They went down and had breakfast, and after the meal Ginnell, going to the locker where he had stowed the wrecking tools, fetched them out and laid them on deck. There were two crowbars and a jimmy, not to mention a flogging hammer, a rip saw, some monstrous big chisels, and a shipwright’s mallet. They looked like a collection of burglar’s implements from the land of Brobdignag.
“There you are,” said Ginnell. “You never know what you may want on a job like this, with bulkheads maybe to be cut through and chests broke open. Get a spare sail, Misther Harman, and rowl the lot up in it so’s they’ll be aisier for thransport.”
He was excited, and the Irish in him came out when he was like that; also, as the most knowledgable man in the business, he was taking the lead. You never could have fancied, from his cheerful manner and his appearance of boss, that Blood was the real master of the situation, or that Blood, only a few days ago, had nearly pounded the life out of him, captured his revolver, and taken possession of the Heart of Ireland.
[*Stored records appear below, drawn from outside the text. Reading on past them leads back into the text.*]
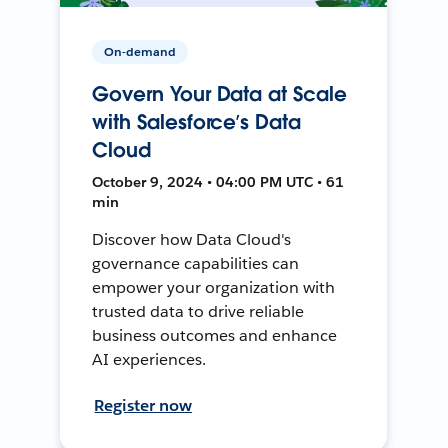
On-demand
Govern Your Data at Scale
with Salesforce’s Data
Cloud
October 9, 2024 • 04:00 PM UTC • 61
min
Discover how Data Cloud's
governance capabilities can
empower your organization with
trusted data to drive reliable
business outcomes and enhance
AI experiences.
Register now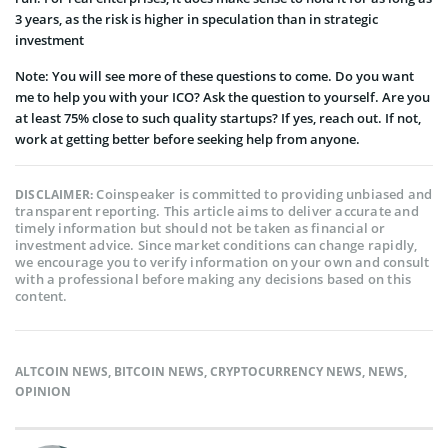
3 years, as the risk is higher in speculation than in strategic
investment
Note: You will see more of these questions to come. Do you want
me to help you with your ICO? Ask the question to yourself. Are you
at least 75% close to such quality startups? If yes, reach out. If not,
work at getting better before seeking help from anyone.
Coinspeaker is committed to providing unbiased and
DISCLAIMER:
transparent reporting. This article aims to deliver accurate and
timely information but should not be taken as financial or
investment advice. Since market conditions can change rapidly,
we encourage you to verify information on your own and consult
with a professional before making any decisions based on this
content.
ALTCOIN NEWS
,
BITCOIN NEWS
,
CRYPTOCURRENCY NEWS
,
NEWS
,
OPINION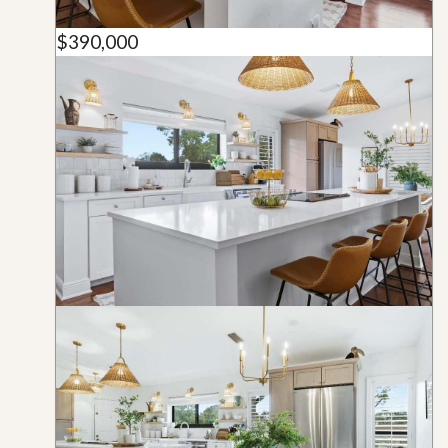
$390,000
The schooner carried a whaleboat, and this was now got in readiness for lowering, with provisions and water for the landing party, and, when that was done, the island, now only four miles distant, showed up fine, a sheer splinter of volcanic rock standing up from the sea and creamed about with foam.
Not a sign of a wreck was to be seen, though Ginnell’s glasses were powerful enough to show up every detail from the rock fissures to the roosting gulls.
Gloom fell upon the party, with the exception of Harman.
“It’ll be on the other side if it’s there at all,” said he. “She’d have been coming up from the s’uth’ard, and if the gale was behind her, it would have taken her right on to the rocks; she couldn’t be on this side, anyhow, because why? There’s nuthin’ to hold her. It’s a mile-deep water off them cliffs, but on the other side it shoals gradual from tide marks to ten-fathom water, which holds for a quarter of a mile. Keep her as she is; you could scrape them cliffs with a battleship without danger of groundin’.”
After a minute or two, he took the wheel himself, and steered her, while the fellows stood by the halyards, ready to let go at a moment’s notice.
It was an impressive place, this north side of the island of San Juan. The heavy swell came up, smacking right on to the sheer cliff wall, jetting green water and foam yards high to the snore and boom of caves and cut-outs in the rock. Gulls haunted the place. The black petrel, the Western gull, and the black-footed albatross all were to be found here. Long lines of white gulls marked the cliff edges, and, far above, in the dazzling azure of the sky, a Farallon cormorant circled like the spirit of the place, challenging the newcomers with its cry.
Harman shifted his helm, and the Heart of Ireland, with main boom swinging to port, came gliding past the western rocks and opening the sea to southward, where, far on the horizon, lovely in the morning light like vast ships under press of sail, the San Lucas Islands lay remote in the morning splendour.